__GOAL OF THE EXERCISE__
In the records below, find the line holding "Универсальный автозапуск" and the line holding "Автозапуск на Opel & Chevrolet". Set down both, with every line between them, exactly.

(Collected data)

┄┄┄┄┄┄┄┄┄┄

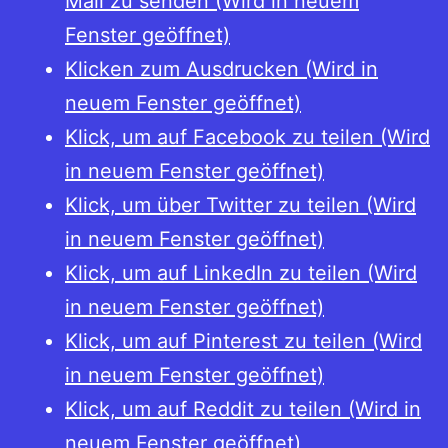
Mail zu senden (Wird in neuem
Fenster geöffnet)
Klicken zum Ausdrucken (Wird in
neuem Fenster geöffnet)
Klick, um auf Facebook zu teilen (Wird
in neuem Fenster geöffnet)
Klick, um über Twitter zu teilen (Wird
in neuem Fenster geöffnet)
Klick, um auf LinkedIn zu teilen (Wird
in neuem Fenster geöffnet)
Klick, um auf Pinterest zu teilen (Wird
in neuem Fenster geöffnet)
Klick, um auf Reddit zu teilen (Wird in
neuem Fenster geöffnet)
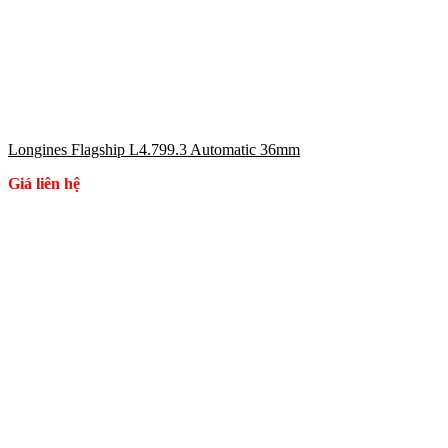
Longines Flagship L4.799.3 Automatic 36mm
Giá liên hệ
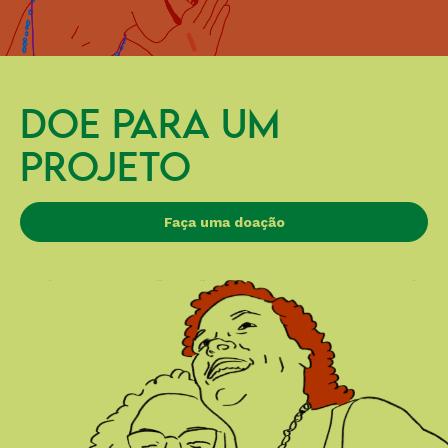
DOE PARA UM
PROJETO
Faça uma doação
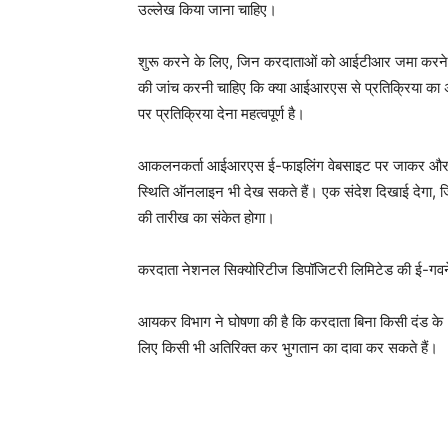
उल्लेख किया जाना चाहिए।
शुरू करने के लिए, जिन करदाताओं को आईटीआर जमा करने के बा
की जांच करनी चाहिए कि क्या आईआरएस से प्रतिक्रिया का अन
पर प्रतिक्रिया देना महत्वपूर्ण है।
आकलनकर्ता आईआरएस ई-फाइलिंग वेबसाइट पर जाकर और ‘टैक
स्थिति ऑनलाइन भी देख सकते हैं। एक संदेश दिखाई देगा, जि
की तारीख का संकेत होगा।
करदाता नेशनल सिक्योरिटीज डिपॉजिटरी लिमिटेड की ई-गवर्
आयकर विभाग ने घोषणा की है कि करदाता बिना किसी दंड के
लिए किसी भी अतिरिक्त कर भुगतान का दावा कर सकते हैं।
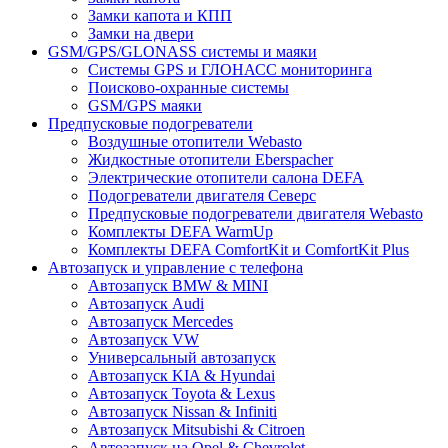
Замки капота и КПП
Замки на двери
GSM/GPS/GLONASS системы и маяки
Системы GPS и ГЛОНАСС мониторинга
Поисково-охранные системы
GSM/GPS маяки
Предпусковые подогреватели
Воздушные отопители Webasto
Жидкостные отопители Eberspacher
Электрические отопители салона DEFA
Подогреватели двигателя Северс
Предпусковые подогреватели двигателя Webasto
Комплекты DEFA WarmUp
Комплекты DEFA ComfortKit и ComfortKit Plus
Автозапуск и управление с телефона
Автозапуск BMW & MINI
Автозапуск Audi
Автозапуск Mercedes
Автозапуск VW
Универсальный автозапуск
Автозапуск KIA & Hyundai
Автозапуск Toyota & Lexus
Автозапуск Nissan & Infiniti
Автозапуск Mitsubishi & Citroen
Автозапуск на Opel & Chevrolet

┄┄┄┄┄┄┄┄┄┄

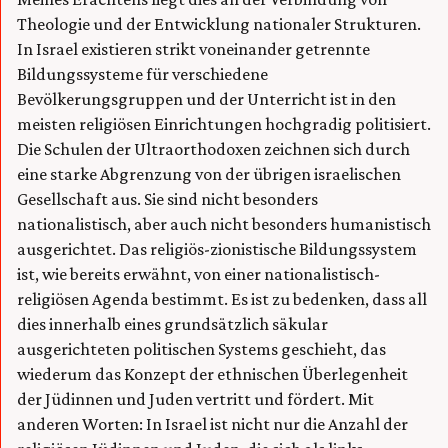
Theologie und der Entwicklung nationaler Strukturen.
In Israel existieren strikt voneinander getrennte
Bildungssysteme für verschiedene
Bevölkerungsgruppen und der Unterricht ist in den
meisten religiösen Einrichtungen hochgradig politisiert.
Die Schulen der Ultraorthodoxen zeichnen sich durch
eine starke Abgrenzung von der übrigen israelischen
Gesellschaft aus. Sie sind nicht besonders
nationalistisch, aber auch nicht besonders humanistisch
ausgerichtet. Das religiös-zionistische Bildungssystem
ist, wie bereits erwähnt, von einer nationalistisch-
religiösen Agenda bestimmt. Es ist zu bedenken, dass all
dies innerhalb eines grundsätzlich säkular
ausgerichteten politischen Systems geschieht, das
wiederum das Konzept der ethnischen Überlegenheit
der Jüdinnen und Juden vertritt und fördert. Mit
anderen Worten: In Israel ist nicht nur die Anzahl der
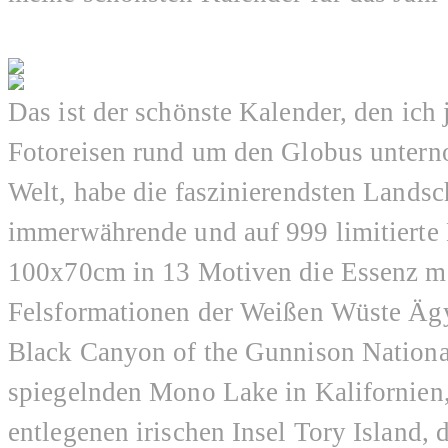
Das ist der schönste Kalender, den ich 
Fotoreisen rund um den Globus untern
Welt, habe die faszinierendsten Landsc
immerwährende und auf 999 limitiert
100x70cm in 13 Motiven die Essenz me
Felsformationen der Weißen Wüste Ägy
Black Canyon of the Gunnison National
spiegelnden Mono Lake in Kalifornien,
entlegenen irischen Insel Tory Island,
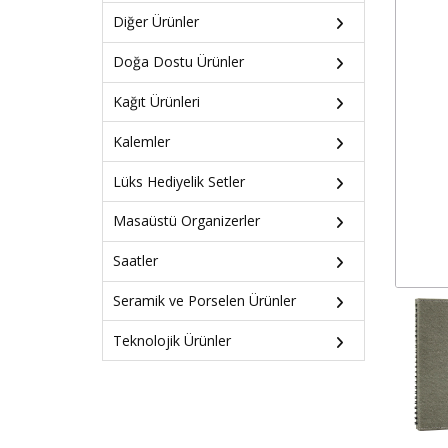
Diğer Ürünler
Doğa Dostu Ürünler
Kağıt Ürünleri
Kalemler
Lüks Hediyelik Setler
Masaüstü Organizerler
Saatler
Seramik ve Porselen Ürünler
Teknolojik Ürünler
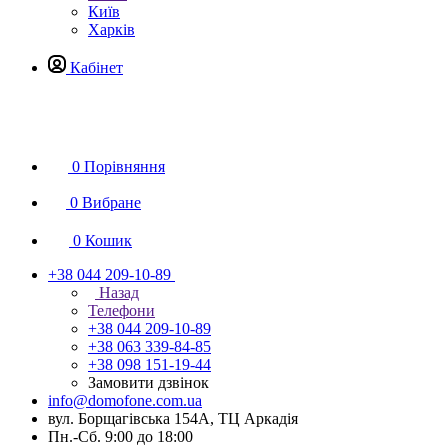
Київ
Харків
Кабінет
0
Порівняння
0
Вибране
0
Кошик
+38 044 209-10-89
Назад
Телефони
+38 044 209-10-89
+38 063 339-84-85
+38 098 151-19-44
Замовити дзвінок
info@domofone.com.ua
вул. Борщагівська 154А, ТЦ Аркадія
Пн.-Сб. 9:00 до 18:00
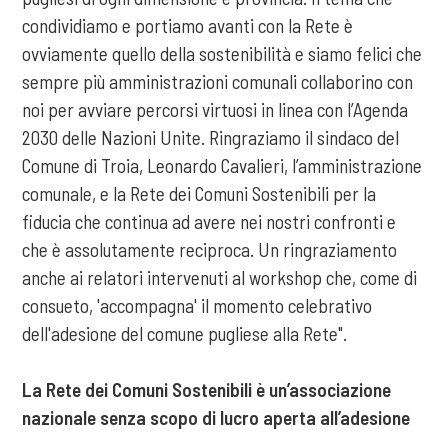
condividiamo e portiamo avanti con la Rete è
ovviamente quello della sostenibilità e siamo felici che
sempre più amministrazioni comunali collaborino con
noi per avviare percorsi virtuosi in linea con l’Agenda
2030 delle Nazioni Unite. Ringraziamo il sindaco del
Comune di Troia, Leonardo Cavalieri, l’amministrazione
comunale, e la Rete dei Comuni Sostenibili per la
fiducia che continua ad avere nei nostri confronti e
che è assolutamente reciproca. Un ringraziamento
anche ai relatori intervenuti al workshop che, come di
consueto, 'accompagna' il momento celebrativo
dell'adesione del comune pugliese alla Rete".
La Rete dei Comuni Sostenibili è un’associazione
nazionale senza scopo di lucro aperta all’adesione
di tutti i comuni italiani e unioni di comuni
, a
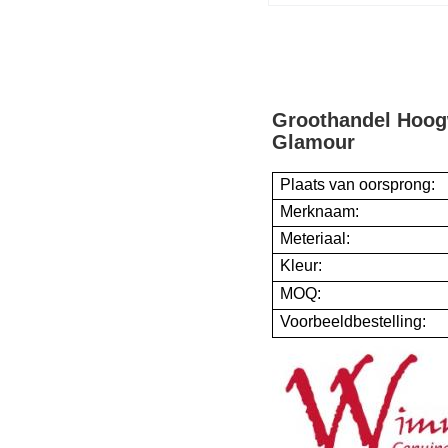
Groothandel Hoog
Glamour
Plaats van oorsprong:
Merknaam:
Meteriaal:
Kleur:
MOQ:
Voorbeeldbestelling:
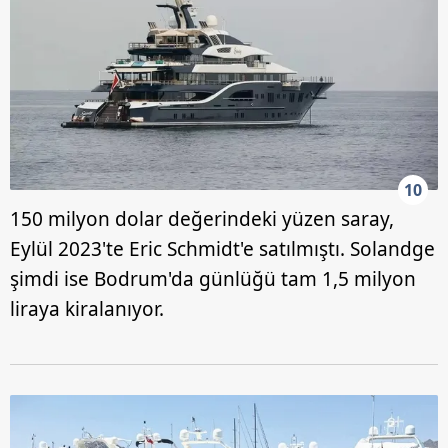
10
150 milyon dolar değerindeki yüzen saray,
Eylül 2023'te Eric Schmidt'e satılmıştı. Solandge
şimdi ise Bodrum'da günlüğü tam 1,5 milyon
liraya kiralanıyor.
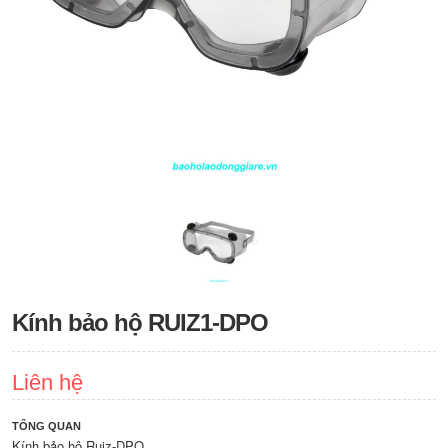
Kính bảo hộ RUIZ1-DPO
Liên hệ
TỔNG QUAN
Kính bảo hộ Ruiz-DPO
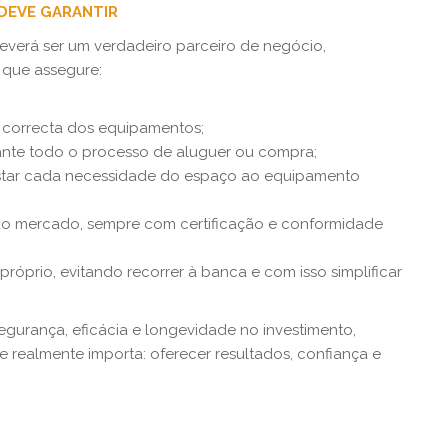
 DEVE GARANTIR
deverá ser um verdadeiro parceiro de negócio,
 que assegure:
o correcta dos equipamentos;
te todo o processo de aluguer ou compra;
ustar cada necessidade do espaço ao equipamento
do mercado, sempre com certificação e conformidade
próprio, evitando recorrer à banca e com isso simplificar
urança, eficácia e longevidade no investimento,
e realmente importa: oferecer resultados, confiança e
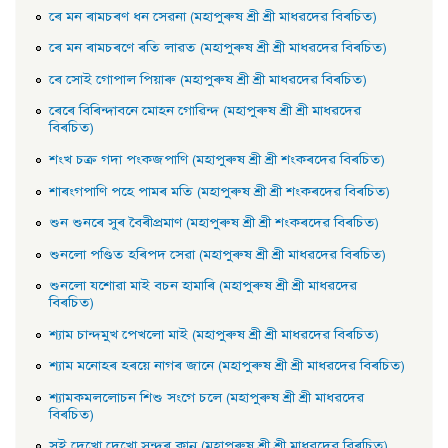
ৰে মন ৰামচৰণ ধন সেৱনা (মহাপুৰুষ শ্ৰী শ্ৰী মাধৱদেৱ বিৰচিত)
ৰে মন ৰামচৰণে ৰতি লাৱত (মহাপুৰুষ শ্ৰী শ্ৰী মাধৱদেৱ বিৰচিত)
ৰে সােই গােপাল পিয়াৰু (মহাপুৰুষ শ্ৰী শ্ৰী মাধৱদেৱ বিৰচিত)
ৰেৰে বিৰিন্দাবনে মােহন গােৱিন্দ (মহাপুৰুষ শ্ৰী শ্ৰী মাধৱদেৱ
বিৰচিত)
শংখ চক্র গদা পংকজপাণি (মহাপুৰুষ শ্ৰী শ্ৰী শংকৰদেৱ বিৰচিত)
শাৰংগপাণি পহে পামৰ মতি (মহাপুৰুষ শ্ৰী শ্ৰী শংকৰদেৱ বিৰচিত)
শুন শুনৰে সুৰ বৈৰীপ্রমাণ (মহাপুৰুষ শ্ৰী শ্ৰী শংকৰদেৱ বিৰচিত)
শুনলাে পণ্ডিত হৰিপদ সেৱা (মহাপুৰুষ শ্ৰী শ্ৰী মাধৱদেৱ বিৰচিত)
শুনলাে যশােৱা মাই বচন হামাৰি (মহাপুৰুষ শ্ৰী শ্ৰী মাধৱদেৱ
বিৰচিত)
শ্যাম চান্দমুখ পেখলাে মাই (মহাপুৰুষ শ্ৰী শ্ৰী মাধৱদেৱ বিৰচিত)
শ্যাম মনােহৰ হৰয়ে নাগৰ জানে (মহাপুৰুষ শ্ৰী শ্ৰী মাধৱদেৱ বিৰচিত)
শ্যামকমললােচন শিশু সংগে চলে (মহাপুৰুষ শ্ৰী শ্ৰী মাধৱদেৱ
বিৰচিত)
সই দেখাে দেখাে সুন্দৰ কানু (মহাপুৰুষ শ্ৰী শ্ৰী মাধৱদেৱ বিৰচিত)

┄┄┄┄┄┄┄┄┄┄

__SOLVED PROBLEM__
Универсальный автозапуск
Автозапуск KIA & Hyundai
Автозапуск Toyota & Lexus
Автозапуск Nissan & Infiniti
Автозапуск Mitsubishi & Citroen
Автозапуск на Opel & Chevrolet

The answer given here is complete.